Cuanta limpieza hace falta en España...


----------



## Murnau (1 Jul 2022)

Igual no tiene demasiado que ver al caso, pero igual si. Estaba haciendo un alto en el estudio y entro un momento al foro, porque acabo de recordar como si fuera hace poco, la última vez que entré en una oficina de desempleo de mierda. Que insisto, son de desempleo, y no de empleo, porque no están hechas para ayudar a nadie a conseguir empleo, como si sucede en otros países. Si lo hacen es de rebote o pura casualidad, igual que sucede si te ayuda la policía.

Bien, pues coincidió más o menos que había terminado las prácticas de un curso de placas fotovoltaicas, además de certificar un B1 en otro idioma en la Escuela oficial de idiomas, y esperé un poco que tenía que renovar la basura del desempleo esa, así que fui en persona, normalmente prefería no pisar ese antro si es posible. Pues fui con la inocencia todavía de que añadir el diploma número 50 al CV mío que tienen, así como el tercer certificado de idiomas de la Escuela oficial de idiomas sería bueno de alguna misteriosa forma. No recuerdo demasiado, lo que si he recordado con total clarividencia es como la puta charo de mierda le suelta a la charo de la mesa de al lado "uyyyyyyyy que gracioso, el siempre está haciendo cursos jijijijij" en plan como que ya se sabían mi cara.

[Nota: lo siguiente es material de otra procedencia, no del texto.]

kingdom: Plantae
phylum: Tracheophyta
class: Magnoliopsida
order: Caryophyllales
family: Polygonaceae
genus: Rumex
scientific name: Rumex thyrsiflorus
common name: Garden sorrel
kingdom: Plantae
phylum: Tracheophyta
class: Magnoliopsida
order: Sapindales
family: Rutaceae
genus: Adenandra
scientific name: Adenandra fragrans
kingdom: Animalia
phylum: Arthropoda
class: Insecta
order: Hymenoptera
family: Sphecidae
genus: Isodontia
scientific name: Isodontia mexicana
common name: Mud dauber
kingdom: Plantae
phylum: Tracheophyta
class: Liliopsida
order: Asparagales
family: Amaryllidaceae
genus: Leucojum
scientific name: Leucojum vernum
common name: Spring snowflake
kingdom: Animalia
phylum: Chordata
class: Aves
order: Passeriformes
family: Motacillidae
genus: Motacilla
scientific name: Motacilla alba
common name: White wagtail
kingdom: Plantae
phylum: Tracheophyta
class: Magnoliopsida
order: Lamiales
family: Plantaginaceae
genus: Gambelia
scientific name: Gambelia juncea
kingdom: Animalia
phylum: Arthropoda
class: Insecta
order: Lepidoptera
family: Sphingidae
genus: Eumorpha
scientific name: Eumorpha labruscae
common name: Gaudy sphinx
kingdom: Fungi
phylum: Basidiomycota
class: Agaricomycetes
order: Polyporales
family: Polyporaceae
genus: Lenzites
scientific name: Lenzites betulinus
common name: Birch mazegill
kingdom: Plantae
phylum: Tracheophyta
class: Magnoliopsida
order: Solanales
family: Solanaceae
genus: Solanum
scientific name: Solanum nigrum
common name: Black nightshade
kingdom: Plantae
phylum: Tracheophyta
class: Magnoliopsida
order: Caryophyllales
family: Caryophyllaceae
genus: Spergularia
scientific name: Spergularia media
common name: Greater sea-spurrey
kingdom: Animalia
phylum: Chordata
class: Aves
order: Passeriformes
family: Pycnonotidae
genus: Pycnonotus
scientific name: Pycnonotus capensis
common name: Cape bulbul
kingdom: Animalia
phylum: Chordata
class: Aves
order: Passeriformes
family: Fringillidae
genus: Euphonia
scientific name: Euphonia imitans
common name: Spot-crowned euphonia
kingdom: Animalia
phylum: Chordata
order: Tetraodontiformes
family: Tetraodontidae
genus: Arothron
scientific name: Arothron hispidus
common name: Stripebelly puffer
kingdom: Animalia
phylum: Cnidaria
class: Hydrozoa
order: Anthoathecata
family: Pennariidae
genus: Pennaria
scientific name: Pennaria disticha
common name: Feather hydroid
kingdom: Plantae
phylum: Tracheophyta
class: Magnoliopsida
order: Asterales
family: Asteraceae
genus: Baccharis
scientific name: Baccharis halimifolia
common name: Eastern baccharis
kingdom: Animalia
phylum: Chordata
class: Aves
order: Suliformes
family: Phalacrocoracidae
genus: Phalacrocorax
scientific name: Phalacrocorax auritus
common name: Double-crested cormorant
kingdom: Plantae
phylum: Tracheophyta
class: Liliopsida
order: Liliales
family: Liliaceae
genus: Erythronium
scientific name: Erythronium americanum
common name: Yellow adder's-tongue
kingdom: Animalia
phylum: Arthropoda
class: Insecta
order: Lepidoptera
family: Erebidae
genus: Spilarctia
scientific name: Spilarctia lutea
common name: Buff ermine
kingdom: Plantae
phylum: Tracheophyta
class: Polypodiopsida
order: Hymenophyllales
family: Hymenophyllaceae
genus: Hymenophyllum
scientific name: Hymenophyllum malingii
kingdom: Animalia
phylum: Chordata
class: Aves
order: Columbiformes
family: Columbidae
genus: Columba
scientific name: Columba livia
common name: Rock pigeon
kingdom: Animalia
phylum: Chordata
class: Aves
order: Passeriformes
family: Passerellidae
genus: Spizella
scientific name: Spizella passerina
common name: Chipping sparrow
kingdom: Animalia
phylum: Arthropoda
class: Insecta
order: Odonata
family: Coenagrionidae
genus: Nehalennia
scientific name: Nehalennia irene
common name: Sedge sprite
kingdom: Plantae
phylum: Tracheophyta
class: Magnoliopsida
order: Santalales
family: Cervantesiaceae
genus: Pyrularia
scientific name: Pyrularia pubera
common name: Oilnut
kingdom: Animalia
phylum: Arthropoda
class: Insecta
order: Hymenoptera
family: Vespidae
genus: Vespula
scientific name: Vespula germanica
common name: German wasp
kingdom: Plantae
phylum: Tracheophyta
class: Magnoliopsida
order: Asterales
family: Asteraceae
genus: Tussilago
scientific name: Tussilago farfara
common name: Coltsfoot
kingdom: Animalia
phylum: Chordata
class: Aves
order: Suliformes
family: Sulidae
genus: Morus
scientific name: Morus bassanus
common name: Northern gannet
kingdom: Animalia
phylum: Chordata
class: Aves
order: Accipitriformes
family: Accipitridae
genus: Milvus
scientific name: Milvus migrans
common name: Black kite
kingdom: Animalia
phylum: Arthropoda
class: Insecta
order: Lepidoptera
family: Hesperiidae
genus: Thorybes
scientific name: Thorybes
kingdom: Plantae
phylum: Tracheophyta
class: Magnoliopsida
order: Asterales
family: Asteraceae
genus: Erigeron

Me resultó ofensiva la frase en sí, pero en ese momento no se me ocurrió pensar que lo que estaba diciendo era "uyyyyyyy que ímbecil, este se cree que haciendo nuestras mierdas de cursos u otros pagados va a encontrar trabajo por muchos idiomas que hable jijijiiji, aquí solo damos trabajo a charos de mierda como yo, que no sabemos ni lo que es java jijijijiji". Lo de Java es literal, cuando la tía me dijo que un ordenador que tenía no iba y le pregunté qué sistema operativo tenía antes de cascar y me respondió que Java. Literal.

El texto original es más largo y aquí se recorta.